Well i'll look into adding these into as Mega Plague Bearers that can be fielded into my Chaos Space Marine army when I eventually add Chaos Daemons. Imagine ten of these bastards against those Ultramarine pussies.

Oh and they are exceptionally fully sick.


----------



## The Son of Horus (Dec 30, 2006)

The price point on these is pretty solid, all things considered. I'll probably snag a box for myself at some point. My Warriors of Chaos are a bit light on the monstrous stuff, after all.


----------



## MidnightSun (Feb 10, 2009)

Einherjar667 said:


> I'm not sure what you mean, there are no Nurgle specific units for WoC, other than the Lord clampack and various finecast guys. while there are the Hellstriders of Slaanesh, and Skullcrushers. I'd say Nurgle doesn't get as much love as the internet likes to act.


Festus is amazing, the Mark of Nurgle is a generally strong choice across the army, the Lore of Nurgle is overall better than Lore of Slaanesh (in my view - and accesses Lore of Death, a strong choice), and now they get some really nice Monstrous Infantry and a pretty okay character. Slaanesh gets Hellstriders, who are pretty bad, a pretty good Lore and Sigvald who's reasonable but boring, and Tzeentch gets Vilitch who's a pile of crap, a Lore which is crap, and a Mark that's only really good on Warriors, Shrines and Chosen.


----------



## driller (Jul 26, 2013)

is it crazy for me to wanting to use them as stright up 40k nurgle terminators?


----------



## mayegelt (Mar 18, 2014)

driller said:


> is it crazy for me to wanting to use them as stright up 40k nurgle terminators?


No. Just say they are primative warriors that have been empowered by the gods to have the same stats and stuff


----------



## bitsandkits (Mar 18, 2008)

Nurgle terminators is a cracking idea! I really think that would work well, I wonder how they rack up size wise, looking forward to this release, not too keen on the paint job GW have used, Its alittle too colour ful for my liking, I prefer the older plaid muted nurgle.


----------



## The Son of Horus (Dec 30, 2006)

They're the same size as Ogryns and Ogre Bulls-- 40mm square bases. They're definitely bigger than Terminators, but they'd make very cool Nurgle Spawn or something. I mean, Spawn are still a popular choice with Chaos players, and doubly so with Nurgle players who can use them as an inexpensive shock unit to back up those pesky T6 bikers...

Although I'm still planning on just using them as what they're actually for.


----------



## bitsandkits (Mar 18, 2008)

The Son of Horus said:


> Although I'm still planning on just using them as what they're actually for.


You crazy dreamer


----------



## The Son of Horus (Dec 30, 2006)

bitsandkits said:


> You crazy dreamer


What's so crazy about not feeling any overwhelming urge to convert them into anything else and just run a unit of 6 of 'em as-is in a Warriors of Chaos army?


----------



## Einherjar667 (Aug 23, 2013)

The Son of Horus said:


> What's so crazy about not feeling any overwhelming urge to convert them into anything else and just run a unit of 6 of 'em as-is in a Warriors of Chaos army?

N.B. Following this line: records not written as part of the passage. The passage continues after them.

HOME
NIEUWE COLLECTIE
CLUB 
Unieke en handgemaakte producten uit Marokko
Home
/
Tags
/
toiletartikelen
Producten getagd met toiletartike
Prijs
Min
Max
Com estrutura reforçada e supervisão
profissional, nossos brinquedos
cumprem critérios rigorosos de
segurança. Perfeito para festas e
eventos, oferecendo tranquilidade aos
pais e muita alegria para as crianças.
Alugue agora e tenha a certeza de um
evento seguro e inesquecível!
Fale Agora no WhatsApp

Thats what Im using them for, big tanky nurgle infantry for my Warriors of Chaos. I adore the idea of plagued knights! And royalty no less.


----------



## Achaylus72 (Apr 30, 2011)

Just had a great idea, they will be my retinue for Daemon Prince Achaylus "Bonecrusher" Ro'Ka'Han as my Bonecrusher's they will be listed as Undivided and not Nurgle and there needs almost no conversion work.

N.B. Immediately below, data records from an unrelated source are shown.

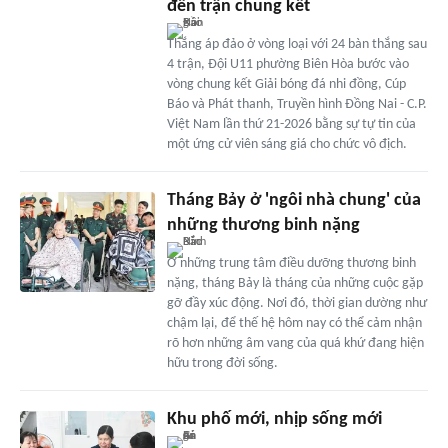
đến trận chung kết
Thắng áp đảo ở vòng loại với 24 bàn thắng sau
4 trận, Ðội U11 phường Biên Hòa bước vào
vòng chung kết Giải bóng đá nhi đồng, Cúp
Báo và Phát thanh, Truyền hình Ðồng Nai - C.P.
Việt Nam lần thứ 21-2026 bằng sự tự tin của
một ứng cử viên sáng giá cho chức vô địch.
Tháng Bảy ở 'ngôi nhà chung' của
những thương binh nặng
Ở những trung tâm điều dưỡng thương binh
nặng, tháng Bảy là tháng của những cuộc gặp
gỡ đầy xúc động. Nơi đó, thời gian dường như
chậm lại, để thế hệ hôm nay có thể cảm nhận
rõ hơn những âm vang của quá khứ đang hiện
hữu trong đời sống.
Khu phố mới, nhịp sống mới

Just think of Chaos Ogryns.


----------



## Tawa (Jan 10, 2010)

No, no, and thrice no! I will not be tempted by the new slimys! :crazy:


----------



## alasdair (Jun 11, 2009)

After seeing better pictures I think I will pick up a box. A mutant army starring these guys, Forsaken and a Mutalith would be sweet.


----------



## bitsandkits (Mar 18, 2008)

The Son of Horus said:


> What's so crazy about not feeling any overwhelming urge to convert them into anything else and just run a unit of 6 of 'em as-is in a Warriors of Chaos army?


I was joking matey


----------